December 21, 2017
*-- Congress plans to vote on tax reform, funding before holidays --*
The Republican-led House and Senate plan to vote on tax reform and government funding this week, before the holiday break.
Both chambers had planned to enter their recess last week but delayed the break to vote on the two key financial issues.
The rewrite of the tax code was finalized Friday with no changes now allowed in the 400-page bill. In the Senate, the Republicans, who temporarily have a 52-48 advantage, appear to have the votes to pass the tax legislation without any Democratic support. Sen. Bob Corker of Tennessee, the only Republican who voted against the Senate version, and Marco Rubio of Florida committed to voting "yes" on Friday.
Rubio changed from a "no" after the refundable portion of the child tax credit was increased. Corker changed his stance after being concerned about the impact on the federal deficit.
Sen. John McCain won't be back in Washington because he's in Arizona recovering from chemotherapy to treat brain cancer. Sen. Thad Cochran of Mississippi, also a Republican, was absent last week with illness.
House Speaker Paul Ryan announced during a conference call Friday night with his members that the House will vote Tuesday before the Senate.
Both chambers have approved the first major tax overhaul since 1986, which includes new tax rates for individuals and corporations and is projected to add $1 trillion to the debt over the next decade.
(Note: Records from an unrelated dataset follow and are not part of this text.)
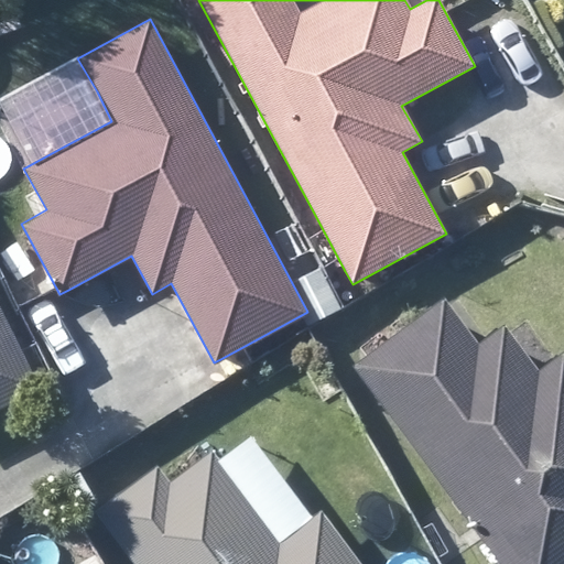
[(479,348),(448,306),(442,299),(353,367),(448,496),(479,538),(499,563),(563,563),(563,355),(541,373),(506,327),(487,342),(479,348)]
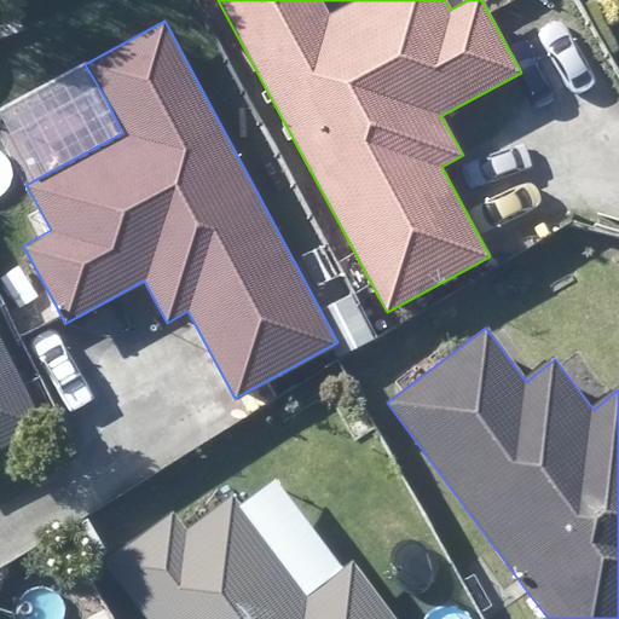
[(39,420),(10,362),(0,342),(0,447),(42,427),(39,420)]
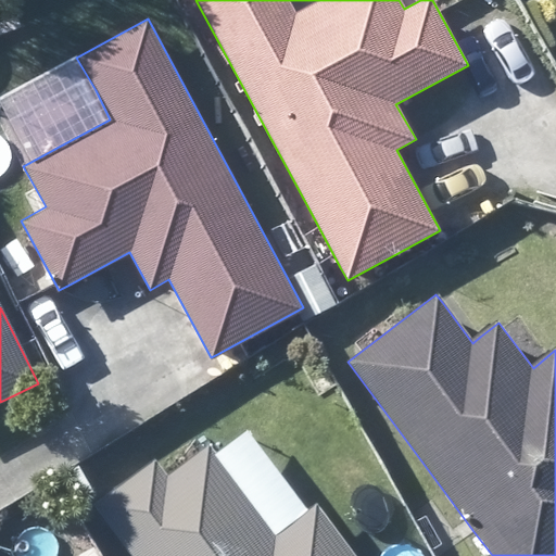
[(275,532),(216,454),(209,443),(189,458),(164,476),(155,464),(153,459),(95,503),(133,555),(354,555),(315,503),(302,514),(275,532)]
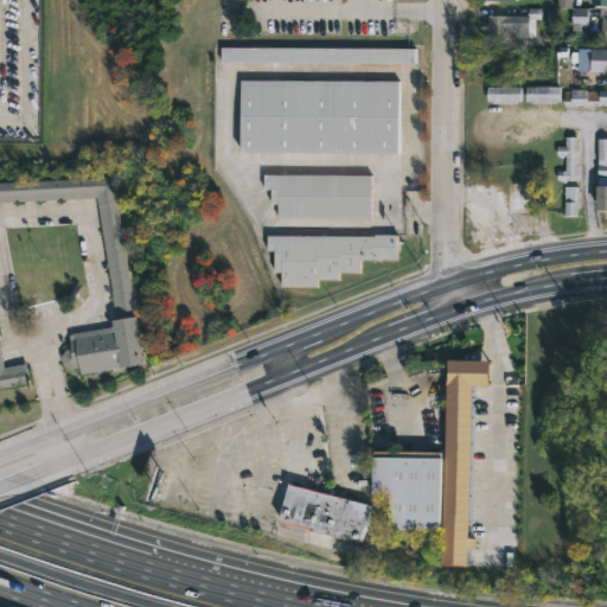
[(572,0),(572,2),(572,7),(587,7),(587,25),(580,25),(580,32),(572,32),(570,8),(556,8),(556,0),(572,0)]
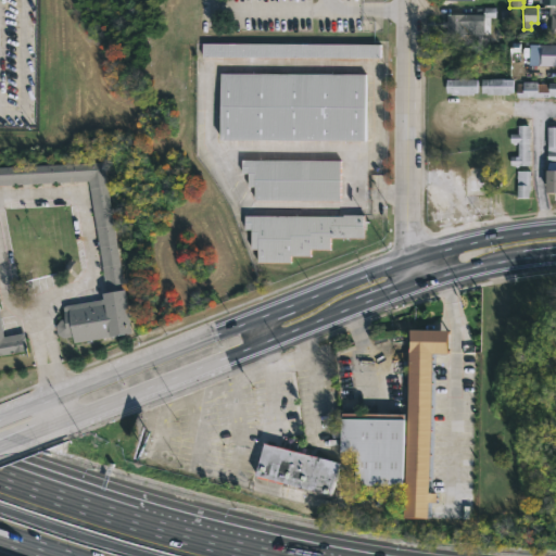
[(474,14),(474,35),(445,35),(445,27),(441,27),(441,21),(445,21),(445,14),(474,14)]
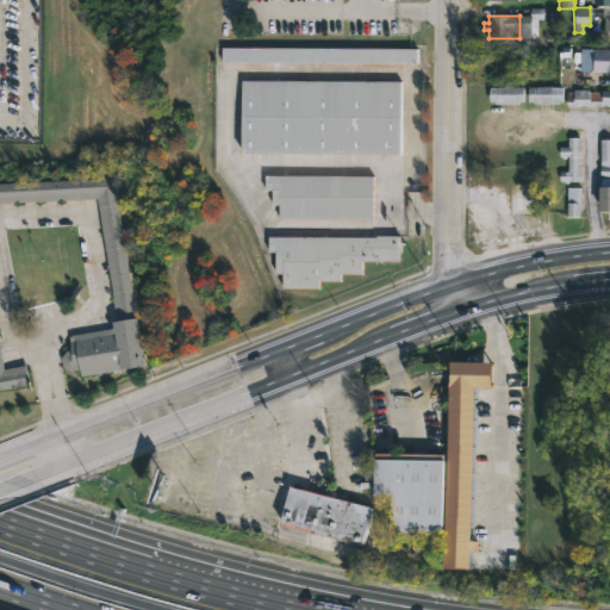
[(416,63),(221,62),(221,48),(416,49),(416,63)]
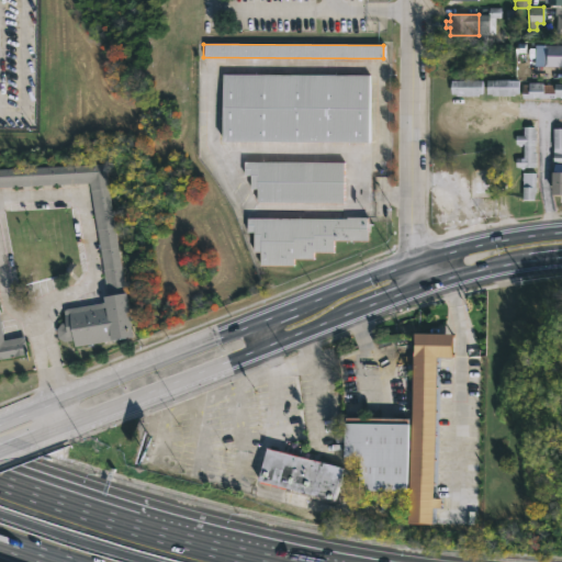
[(558,44),(558,45),(561,45),(561,67),(542,67),(543,44),(558,44)]
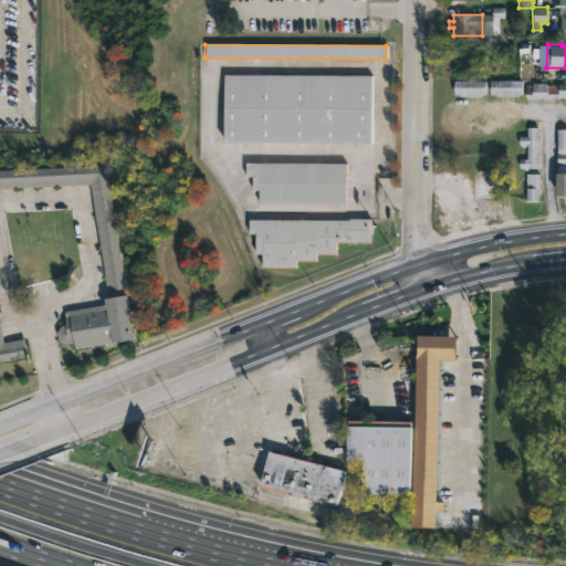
[(370,144),(222,143),(222,74),(371,75),(370,144)]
Members of the House and Senate have met to reconcile the two bills' differences.
President Donald Trump has said he wants to sign the bill to give "the American people a giant tax cut for Christmas."
"We'll have very little Democrat support, probably none, and that's purely for political reasons," he said Wednesday. "They like it a lot, and they can't say it."
Democrats have criticized the rush to pass the bill and want newly elected Alabama Sen. Doug Jones to be sworn in before the vote. He defeated Republican Roy Moore in last week's special election in Alabama.
Both chambers hope to pass the tax bill before tackling government funding.
On Dec. 7, Congress passed a short-term funding bill that expires Friday.
Last Wednesday, House Republicans introduced legislation to fund most of the government through mid-January and the Defense Department through the end of the 2018 fiscal year.
But unlike the House, the Senate needs more than a majority and instead 60 votes to approve the spending bill.
Senate Minority Leader Charles Schumer of New York said 44 of the Democratic caucus' 48 members have indicated they won't support it. Democrats want any increased spending on defense spending to match funding for non-defense matters.